New lizard species discovered in Peru's Manú National Park

Via Andina

Potamites erythrocularis is a small lizard who eats invertebrates.

New lizard species discovered in Peru's Manú National Park

(Photo: Andina)

Scientists have discovered a new species of lizard at the Manu National Park in southeastern Peru, the National Service of Protected Areas by the State (Sernanp) said on Tuesday.

The new species, named Potamites erythrocularis, was found in the upper part of the park in Peru’s southeast Cusco region, in the forests of the Kosñipata Valley, at an elevation of between 1,000 and 2,100 meters.

According to Sernarp, Potamites erythrocularis differs from others of its genus by having messy keeled scales on the back, undivided frontonasal scales, a red ring around the eye in males and absence of femoral pores in females.

During the wet season (from November to April), the lizard actively hunts invertebrates throughout the day and night but is less active at nighttime during the dry months of May to October.

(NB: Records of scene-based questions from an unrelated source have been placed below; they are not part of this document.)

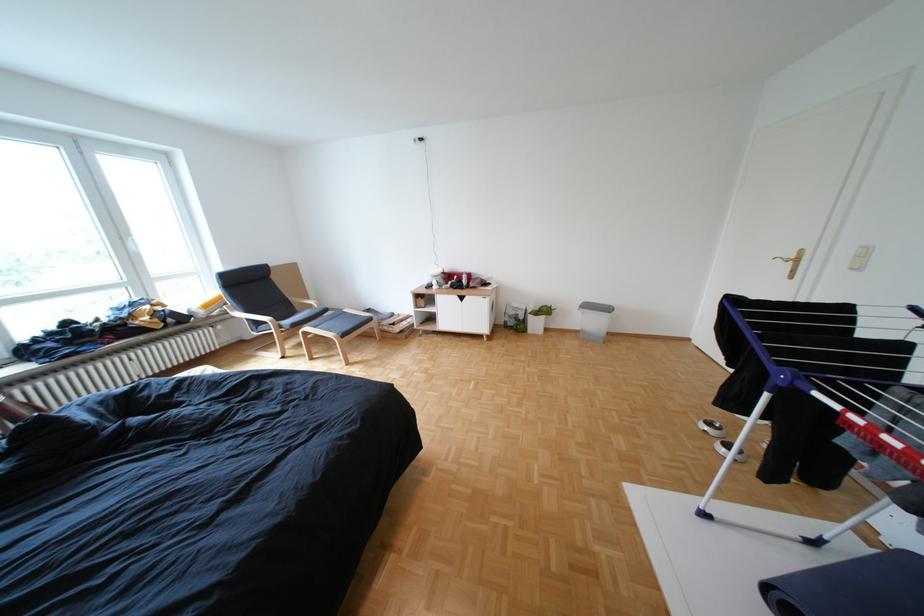
Describe the element at coordinates (342, 322) in the screenshot. I see `the footrest cushion` at that location.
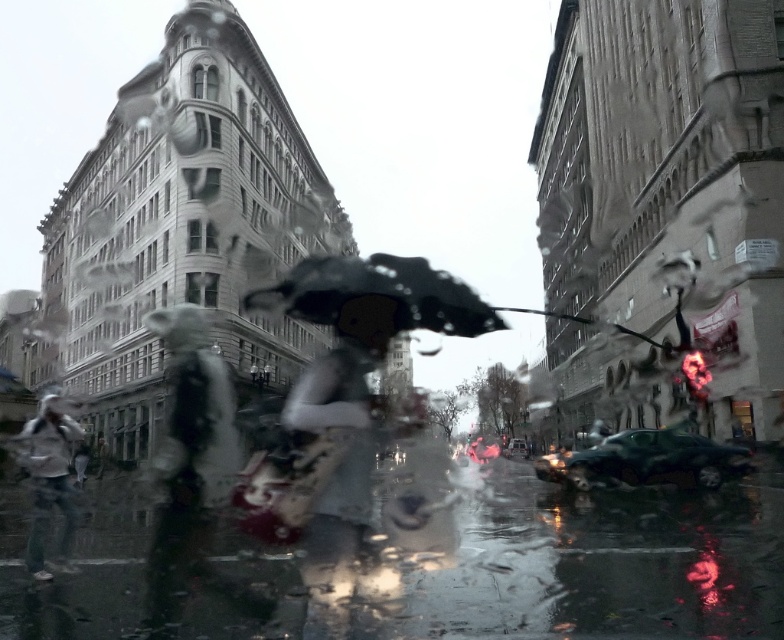
Question: Which of the following is the farthest from the observer?

Choices:
 (A) (22, 433)
 (B) (430, 273)
 (C) (354, 490)
 (D) (169, 408)

Answer: (D)

Question: Which is nearer to the matte black umbrella at center?

Choices:
 (A) dark gray fabric umbrella at center
 (B) white matte jacket at left

Answer: (B)

Question: Does dark gray fabric umbrella at center have a larger size compared to white matte jacket at left?

Choices:
 (A) yes
 (B) no

Answer: (B)

Question: Is matte black umbrella at center positioned in front of white matte jacket at left?

Choices:
 (A) no
 (B) yes

Answer: (B)

Question: Does matte black umbrella at center have a lesser width compared to white matte jacket at left?

Choices:
 (A) no
 (B) yes

Answer: (B)

Question: Among these points, which one is farthest from the camera?

Choices:
 (A) (380, 353)
 (B) (354, 308)
 (C) (44, 566)
 (D) (213, 397)

Answer: (D)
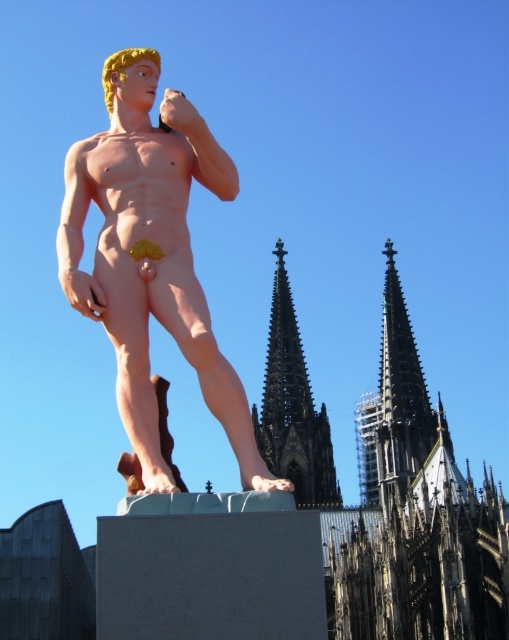
Is dark gray stone spire at upper right bigger than dark gray stone spire at upper center?

Correct, dark gray stone spire at upper right is larger in size than dark gray stone spire at upper center.

This screenshot has height=640, width=509. What are the coordinates of `dark gray stone spire at upper right` in the screenshot? It's located at (395, 404).

Does pink matte statue at center have a greater height compared to dark gray stone spire at upper center?

Yes.

Is point (112, 164) positioned in front of point (253, 413)?

Yes.

This screenshot has height=640, width=509. In order to click on pink matte statue at center in this screenshot , I will do `click(152, 257)`.

Between pink matte statue at center and dark gray stone spire at upper right, which one appears on the left side from the viewer's perspective?

Positioned to the left is pink matte statue at center.

Can you confirm if pink matte statue at center is wider than dark gray stone spire at upper right?

Indeed, pink matte statue at center has a greater width compared to dark gray stone spire at upper right.

Is point (91, 285) closer to camera compared to point (402, 440)?

That is True.

Find the location of `pink matte statue at center`. pink matte statue at center is located at coordinates (152, 257).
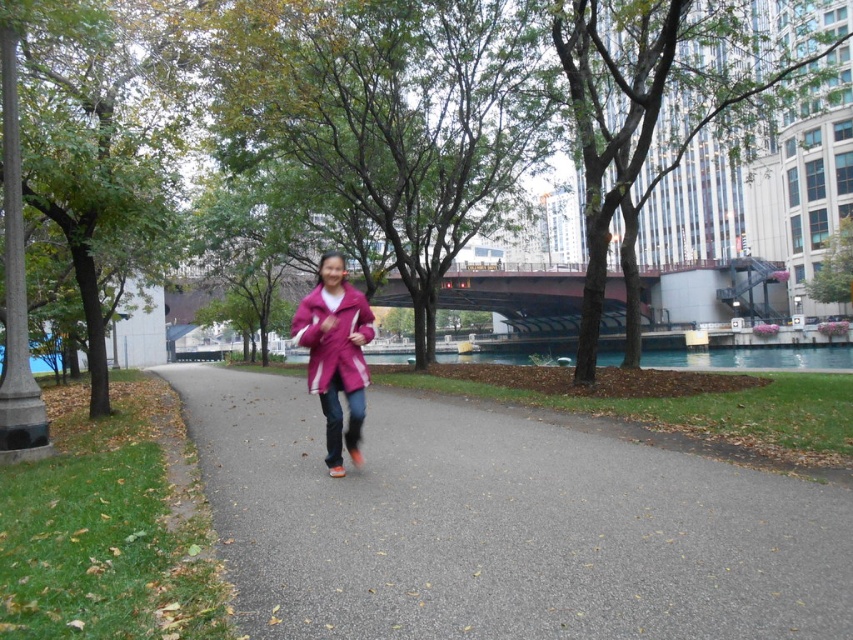
You are a photographer trying to capture the person in the pink matte jacket at center and the matte pink jacket at center. Since both jackets are pink, how can you distinguish which one is closer to you?

The pink matte jacket at center is located below the matte pink jacket at center, so the one lower in the image is closer to you.

You are a drone operator trying to capture the best aerial shot of the pink matte jacket at center. The drone is currently at coordinates point A. To ensure the jacket is centered in the frame, should you adjust the drone to move north or south? Please provide your answer based on the jacket being at point 0.555 on the x and 0.394 on the y axis.

The pink matte jacket at center is located at point 0.555 on the x and 0.394 on the y axis. Since the jacket is already at the center coordinates, no adjustment is needed. The drone should remain at point A to keep the jacket centered.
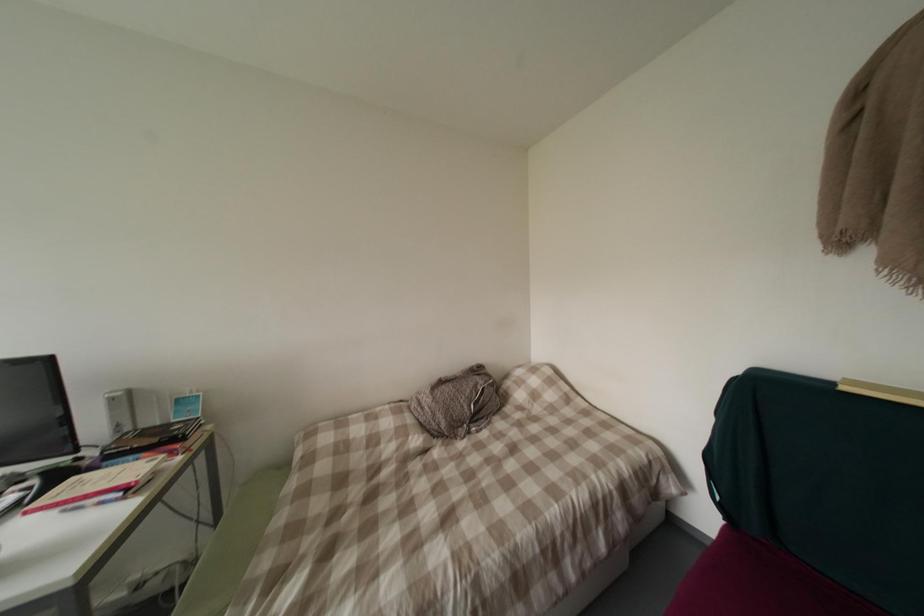
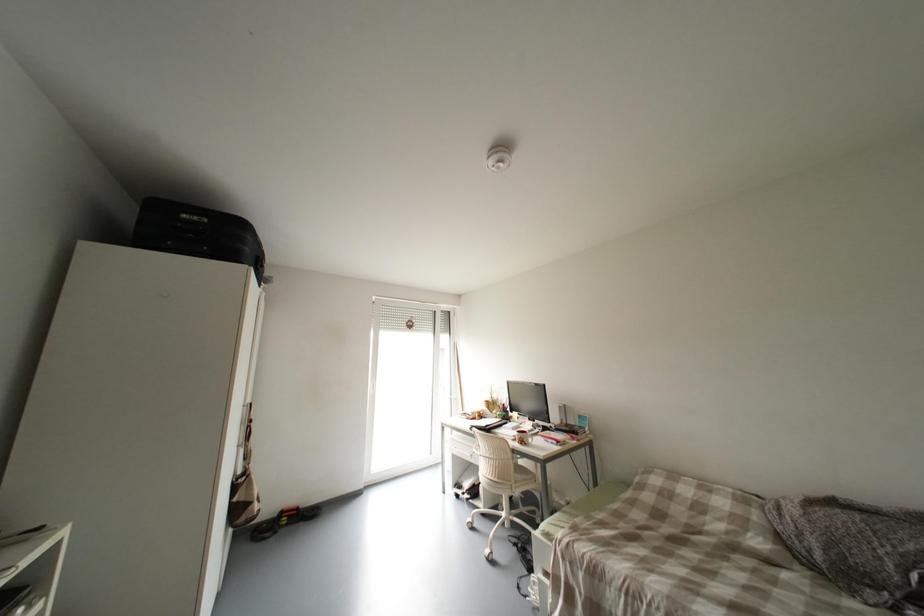
Question: The camera is either moving clockwise (left) or counter-clockwise (right) around the object. The first image is from the beginning of the video and the second image is from the end. Is the camera moving left or right when shooting the video?

Choices:
 (A) Left
 (B) Right

Answer: (B)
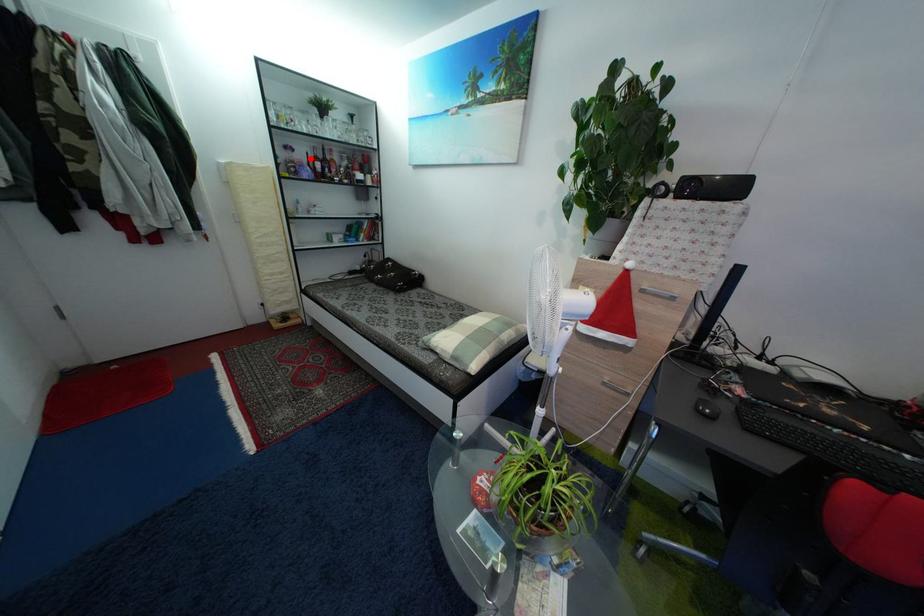
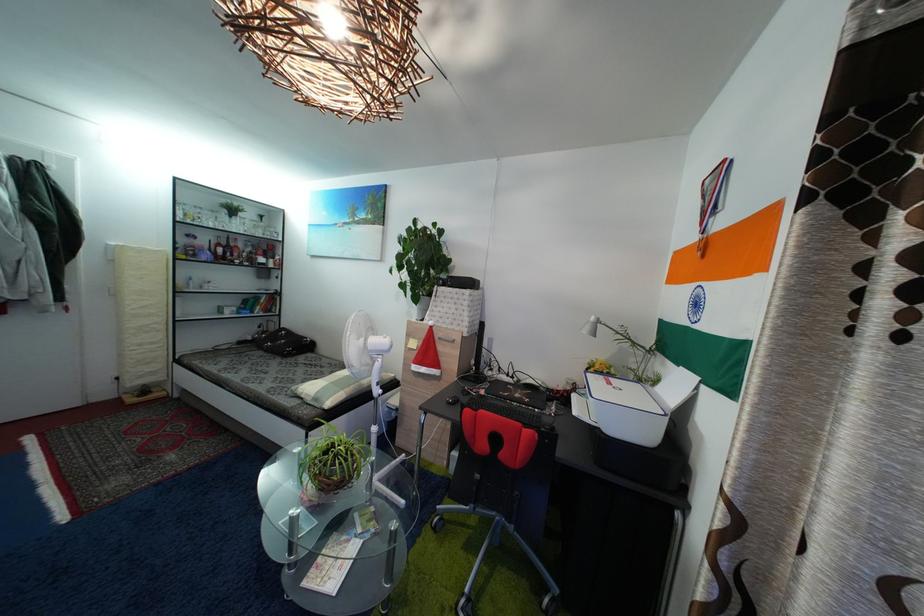
Where in the second image is the point corresponding to the highlighted location from the first image?

(213, 246)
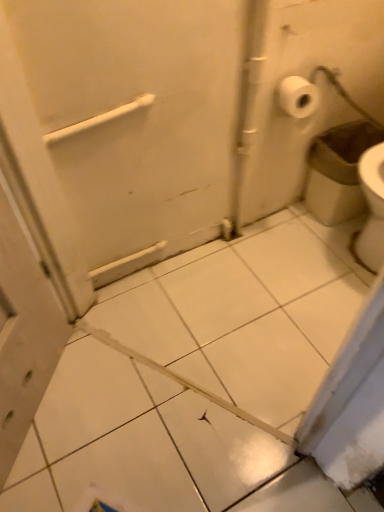
Question: From a real-world perspective, is white plastic towel bar at upper center above or below white plastic trash can at right?

Choices:
 (A) above
 (B) below

Answer: (A)

Question: Looking at their shapes, would you say white plastic towel bar at upper center is wider or thinner than white plastic trash can at right?

Choices:
 (A) wide
 (B) thin

Answer: (B)

Question: From the image's perspective, is white plastic towel bar at upper center above or below white plastic trash can at right?

Choices:
 (A) below
 (B) above

Answer: (B)

Question: Does point (342, 182) appear closer or farther from the camera than point (92, 126)?

Choices:
 (A) closer
 (B) farther

Answer: (B)

Question: Is white plastic trash can at right wider or thinner than white plastic towel bar at upper center?

Choices:
 (A) wide
 (B) thin

Answer: (A)

Question: In the image, is white plastic trash can at right on the left side or the right side of white plastic towel bar at upper center?

Choices:
 (A) left
 (B) right

Answer: (B)

Question: Considering the positions of white plastic trash can at right and white plastic towel bar at upper center in the image, is white plastic trash can at right bigger or smaller than white plastic towel bar at upper center?

Choices:
 (A) small
 (B) big

Answer: (B)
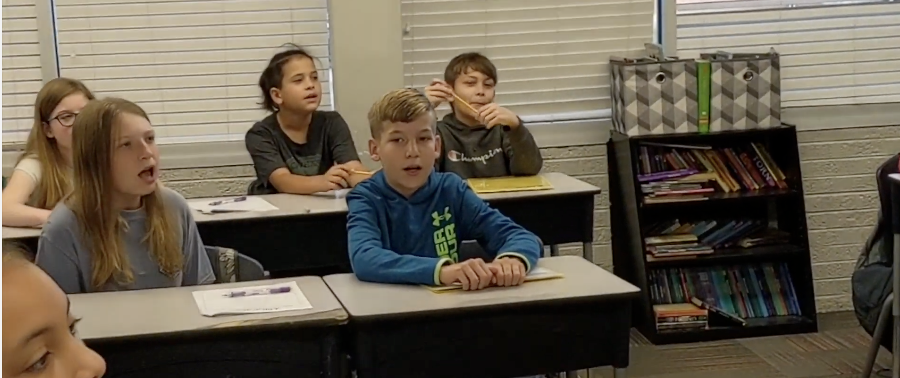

The discovery was made during a series of scientific expeditions conducted in the park since 2009 by scientists Alessandro Catenazzi and German Chavez and a team of biologists and rangers of the Manu National Park.

The Manu National Park is the largest national park in Peru, covering an area of over 15,000km. Considered as one of the biggest and richest natural reserves in the world, Manu was declared a World Natural Heritage Site by UNESCO in 1987.